Gross Revenue charts on fundraise decks.
Gross Revenue used to calculate customer lifetime value.
Gross Revenue used to calculate sales team commissions!
Gross Revenue is one of those numbers that can make me a little crazy. Because in many types of businesses, it’s an incredibly misleading number. It can tell a story of happiness and growth, while lurking just below sits Net Revenue, with a different story to tell.
Let’s get definitions out of the way.
Quite simply, Gross Revenue represents all of your sales before any discounts, deductions or expenses. It’s the price of what you sell multiplied by the number of times you sell it.
Notice, that I didn’t say that it’s the cash you take in on each sale. Which seems like an important distinction, right?
So let’s define Net Revenue.
Net Revenue is Gross Sales minus refunds, returns, and allowances.
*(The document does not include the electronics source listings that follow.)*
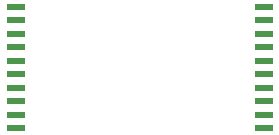
<source format=gbr>
%TF.GenerationSoftware,KiCad,Pcbnew,7.0.2*%
%TF.CreationDate,2023-10-04T16:53:15-06:00*%
%TF.ProjectId,igloo31,69676c6f-6f33-4312-9e6b-696361645f70,rev?*%
%TF.SameCoordinates,Original*%
%TF.FileFunction,Paste,Top*%
%TF.FilePolarity,Positive*%
%FSLAX46Y46*%
G04 Gerber Fmt 4.6, Leading zero omitted, Abs format (unit mm)*
G04 Created by KiCad (PCBNEW 7.0.2) date 2023-10-04 16:53:15*
%MOMM*%
%LPD*%
G01*
G04 APERTURE LIST*
%ADD10R,1.500000X0.600000*%
G04 APERTURE END LIST*
D10*
%TO.C,U2*%
X10500000Y-5143500D03*
X10500000Y-4000500D03*
X10500000Y-2857500D03*
X10500000Y-1714500D03*
X10500000Y-571500D03*
X10500000Y571500D03*
X10500000Y1714500D03*
X10500000Y2857500D03*
X10500000Y4000500D03*
X10500000Y5143500D03*
%TD*%
%TO.C,U1*%
X-10500000Y-5143500D03*
X-10500000Y-4000500D03*
X-10500000Y-2857500D03*
X-10500000Y-1714500D03*
X-10500000Y-571500D03*
X-10500000Y571500D03*
X-10500000Y1714500D03*
X-10500000Y2857500D03*
X-10500000Y4000500D03*
X-10500000Y5143500D03*
%TD*%
M02*

</source>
The concept of refunds and returns is pretty straightforward. The customer didn’t like what you delivered, so they sent it back and asked for a refund. Or they subscribed to your paid email newsletter, hated the first one they read, and quickly asked for a refund. (Editors note: you can’t asked for a refund for a free email newsletter…I don’t reimburse for the value of the time it takes for you to read this!)
The category of sales allowances can include rebates or credits to your customers to address any problems they had with your product or service. Instead of sending them a cash refund or taking the product back, you give them a credit or rebate to use in the future. As the customer uses these rebates or credits, the deduction is taken against Gross Revenue.
The rate of refunds, returns and allowances are incredibly important metrics to track. They can have a material impact on the difference between Gross and Net Revenue. In some categories of retail, it’s not unusual to see refunds, returns and allowances total more than 40% every month.
From a business management perspective, if you have unusually high refund and return rates, this has to be a signal that you have an issue with your product or service that you must address if you’re going to build a scalable, profitable business.
From a pure numbers perspective, a 35% return & refund rate, plus another 10% for allowances due to dissatisfied customers add up to a 45% deduction from Gross Revenue to Net Revenue.
If you’re giving back 45% of every sale you make, you can see how that Gross Revenue number is incredibly misleading.
If you use Gross Revenue internally in your company presentations, in your weekly reporting and in calculating bonuses and commissions, you are misleading your team, overpaying for sales that aren’t real, and hiding from important issues that can sink your company.
If you show me a Gross Revenue growth chart or Customer Lifetime Value calculations that are built on Gross Revenue, and meanwhile your net revenue is 45% lower, I’m not going to trust any other number that you show me.
Don’t hide behind Gross Revenue. There are powerful levers in the gap between Gross and Net Revenue. It tells the story of customer satisfaction and the quality of the service or product you sell. Face Net Revenue head on, and focus on closing that gap every day.
One last thing. I often see Net Revenue defined as Gross Revenue minus Costs of Sale. I don’t think this is right. Gross Revenue minus Costs of Sale is Gross Profit. I’ll tackle that in another post, as Gross Profit, and understanding your Gross Profit Margin, is the most important part of your P&L. But to be clear, I believe there is a very important difference between Net Revenue and Gross Profit, and you shouldn’t confuse the concepts.